“宫郎君,你我这般……”话说一半留一半,可是王银钏能动的双手,却是非常诚实的环上了宫尚角的脖子。
还有脑袋也是带着依赖的,往宫尚角的肩膀靠了几分。
额头还跟宫尚角的下巴碰上了。
离家出走的时候,一切都是简装出行,带了一堆的银票金子,脸上没有上妆,更能够直接感受到肌肤的质感。
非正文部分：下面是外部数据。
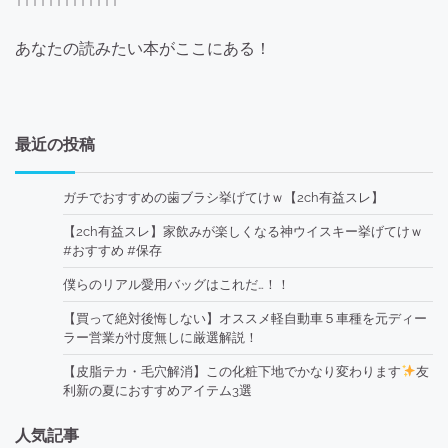
↑↑↑↑↑↑↑↑↑↑↑↑↑
あなたの読みたい本がここにある！
最近の投稿
ガチでおすすめの歯ブラシ挙げてけｗ【2ch有益スレ】
【2ch有益スレ】家飲みが楽しくなる神ウイスキー挙げてけｗ
#おすすめ #保存
僕らのリアル愛用バッグはこれだ…！！
【買って絶対後悔しない】オススメ軽自動車５車種を元ディー
ラー営業が忖度無しに厳選解説！
【皮脂テカ・毛穴解消】この化粧下地でかなり変わります
友
利新の夏におすすめアイテム3選
人気記事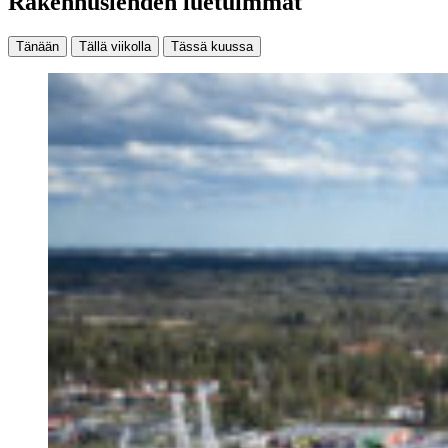
Rakennuslehden luetuimmat
Tänään
Tällä viikolla
Tässä kuussa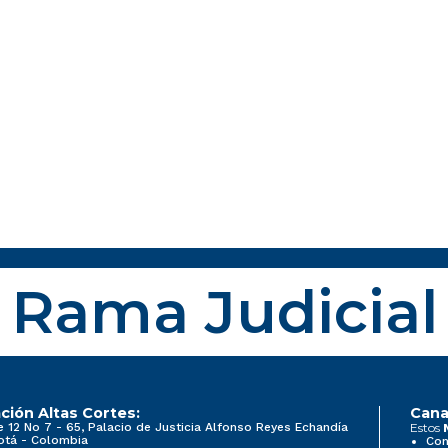
Rama Judicial
ción Altas Cortes:
Cana
e 12 No 7 - 65, Palacio de Justicia Alfonso Reyes Echandía
Estos
otá - Colombia
Con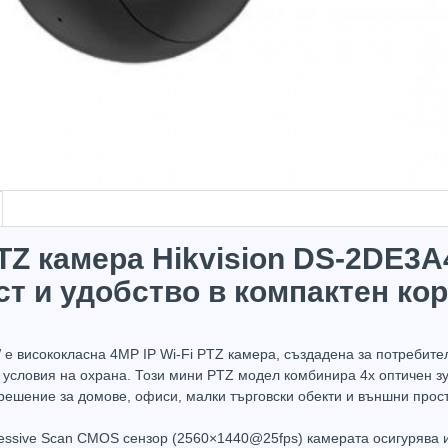
PTZ камера Hikvision DS-2DE3
т и удобство в компактен ко
е висококласна 4MP IP Wi-Fi PTZ камера, създадена за потребител
условия на охрана. Този мини PTZ модел комбинира 4х оптичен зу
Hot
Hot
ешение за домове, офиси, малки търговски обекти и външни простр
essive Scan CMOS сензор (2560×1440@25fps) камерата осигурява и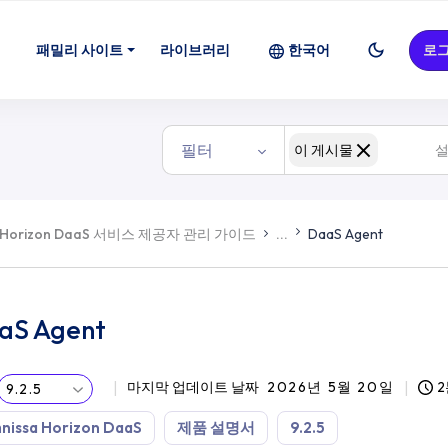
패밀리 사이트
라이브러리
한국어
로
필터
이 게시물
Horizon DaaS 서비스 제공자 관리 가이드
...
DaaS Agent
aS Agent
마지막 업데이트 날짜
2026년 5월 20일
2
9.2.5
nissa Horizon DaaS
제품 설명서
9.2.5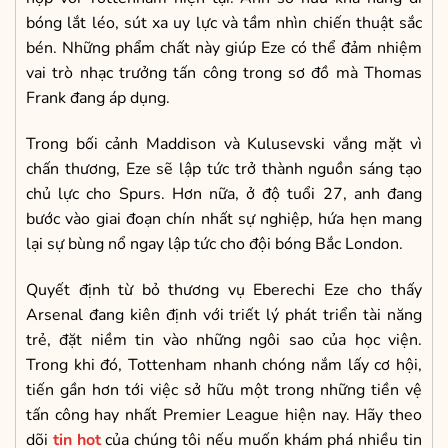
bóng lắt léo, sút xa uy lực và tầm nhìn chiến thuật sắc
bén. Những phẩm chất này giúp Eze có thể đảm nhiệm
vai trò nhạc trưởng tấn công trong sơ đồ mà Thomas
Frank đang áp dụng.
Trong bối cảnh Maddison và Kulusevski vắng mặt vì
chấn thương, Eze sẽ lập tức trở thành nguồn sáng tạo
chủ lực cho Spurs. Hơn nữa, ở độ tuổi 27, anh đang
bước vào giai đoạn chín nhất sự nghiệp, hứa hẹn mang
lại sự bùng nổ ngay lập tức cho đội bóng Bắc London.
Quyết định từ bỏ thương vụ Eberechi Eze cho thấy
Arsenal đang kiên định với triết lý phát triển tài năng
trẻ, đặt niềm tin vào những ngôi sao của học viện.
Trong khi đó, Tottenham nhanh chóng nắm lấy cơ hội,
tiến gần hơn tới việc sở hữu một trong những tiền vệ
tấn công hay nhất Premier League hiện nay. Hãy theo
dõi
tin hot
của chúng tôi nếu muốn khám phá nhiều tin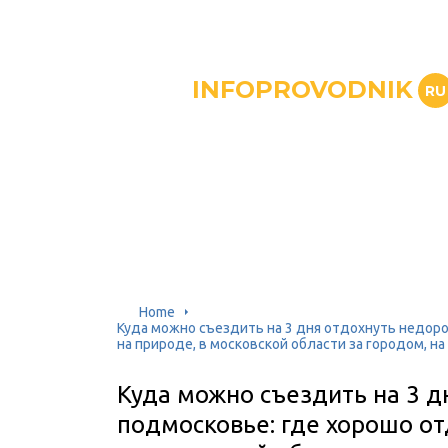
INFOPROVODNIK
RU
Home
Куда можно съездить на 3 дня отдохнуть недоро
на природе, в московской области за городом, 
Куда можно съездить на 3 д
подмосковье: где хорошо от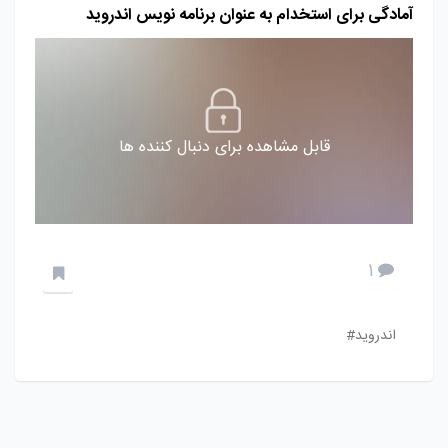
آمادگی برای استخدام به عنوان برنامه نویس اندروید
قابل مشاهده برای دنبال کننده ها
1
اندروید#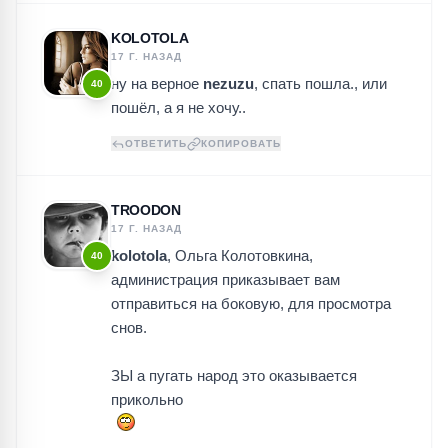
KOLOTOLA
17 Г. НАЗАД
ну на верное
nezuzu
, спать пошла., или
40
пошёл, а я не хочу..
ОТВЕТИТЬ
КОПИРОВАТЬ
TROODON
17 Г. НАЗАД
kolotola
, Ольга Колотовкина,
40
администрация приказывает вам
отправиться на боковую, для просмотра
снов.
ЗЫ а пугать народ это оказывается
прикольно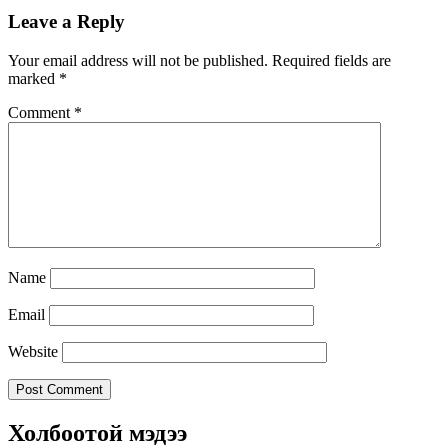
Leave a Reply
Your email address will not be published.
Required fields are
marked
*
Comment
*
Name
Email
Website
Холбоотой мэдээ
宫尚角就感觉到自己的下巴一暖,迟一秒才感受到自己原来是和怀中的姑娘有了“肌肤之亲”。
“不时的,王姑娘,在下是——”
“是什么?我知道的。”
王银钏直接截了人的话,反倒是让宫尚角猝不及防。
且不说是先前他不算是经常与姑娘家接触,再说是平时,宫尚角也是不近女色。
他就是典型的不立业不成家的那一种。
宫门现在的状态,在宫尚角自己看来,完全就是青黄不接。
宫门一共有商角徵羽四宫,分别管理宫门运转的不同领域。
可是在十年前的一场大乱,宫门之中的中坚力量,简直是死的死死的死。
活下来的像是宫鸿羽实力不济,像是宫流商,废了双腿之后便失去了所有的斗志,重男轻女,瘫在床上一心想着继续生孩子。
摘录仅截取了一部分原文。